A question regarding plots with matplotlib in python


i hope i can find someone among you who can help me to master the first steps with matplot.

the following scenario is currently bothering me: I am using a custom trained YoloV5 model to apply object detection to a video.

now i can detect n objects per frame, which i generate via screenshot from the video. These objects I would like to plot in a chess-like field as this is applied to a video so it is also necessary to have something like a live-graph.

i am already so far that i get the information and also the positions on the detected objects (x-axis and y-axis) extracted, however i fail miserably at plotting this information...

i actually thought that the graph should have an x-axis which should get the height of the image and the y-axis the width of the image...

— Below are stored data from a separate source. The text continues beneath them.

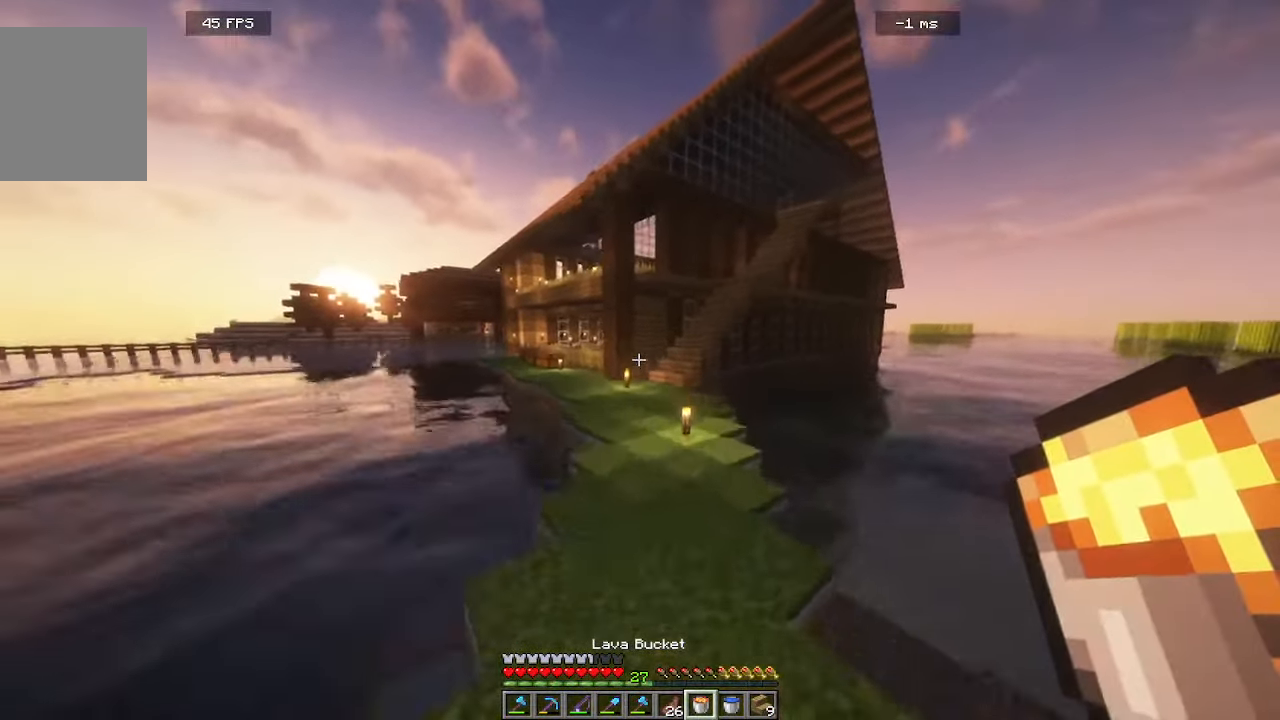
{"keys": ["w"], "mouse": [], "events": []}
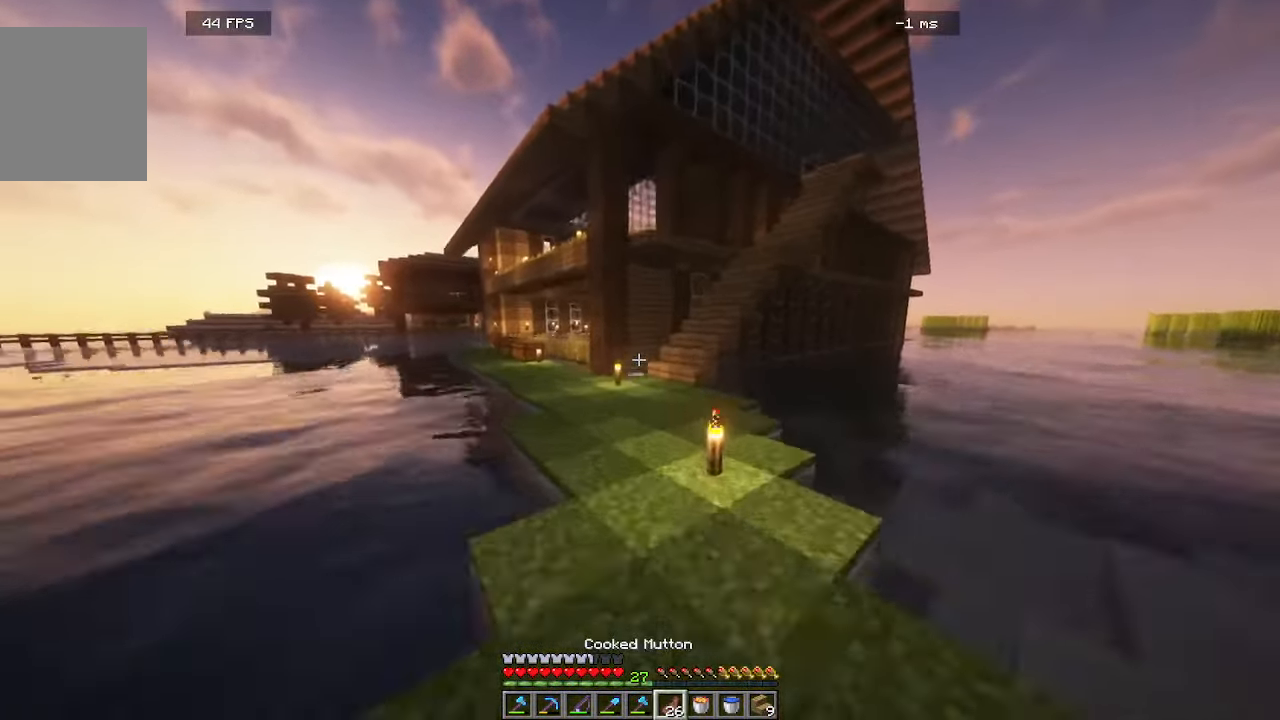
{"keys": ["w"], "mouse": [], "events": []}
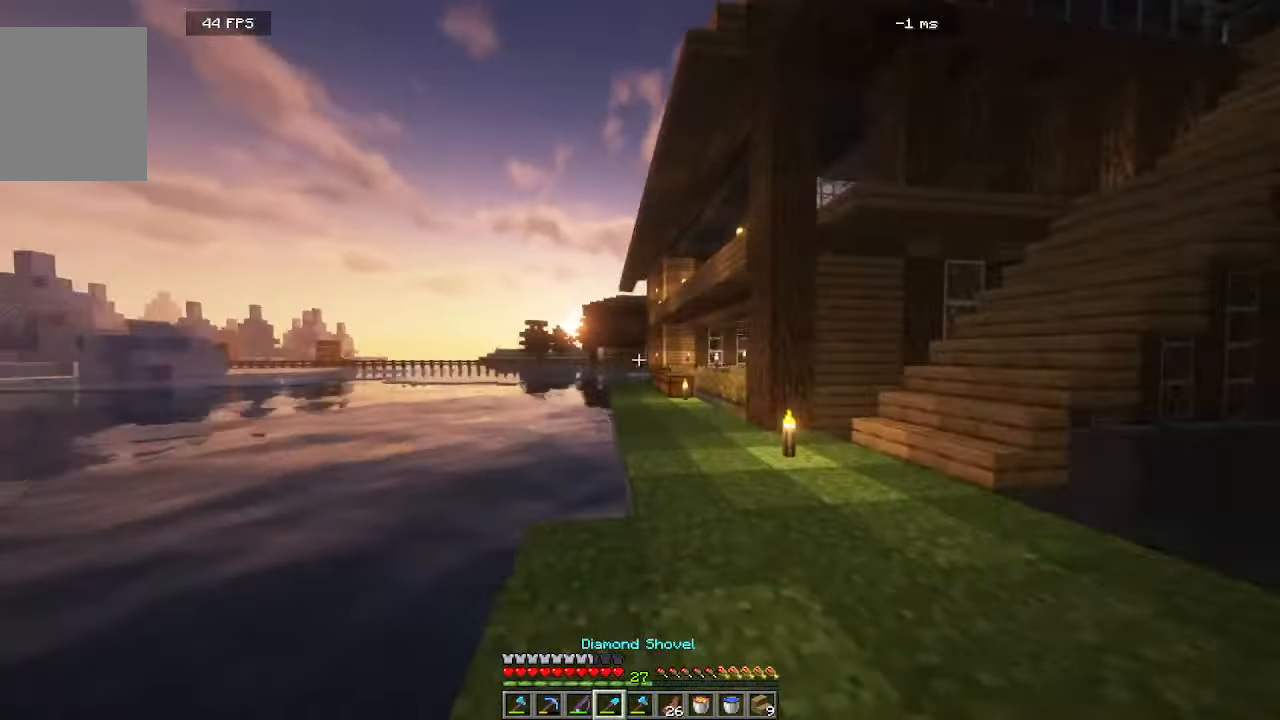
{"keys": ["w"], "mouse": [], "events": []}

could someone here help me with this?

to be more precise - here's the loop for the inferecing including the pandas array with the detections. for each detected object i want to plot the position on the image to the figure

while True:
    current_screen_shot = pyautogui.screenshot(
        region=(window.left, window.top, window.width, window.height)
    )

    # start inference
    results = model(current_screen_shot, size=640)

    if results.pandas().xyxy[0].size != 0:
        # we have results

        results.xyxy[0]  # img1 predictions (tensor)
        results.pandas().xyxy[0]  # img1 predictions (pandas)
        print("Got results!")
        time.sleep(2)

        for i in range(results.n):
            ## function to plot each detected object

    else:
        # we have no results
        print("No results!")
        time.sleep(2)


Solution

  • I have solved it myself in the meantime. The problem was of course the layer 8 ;-)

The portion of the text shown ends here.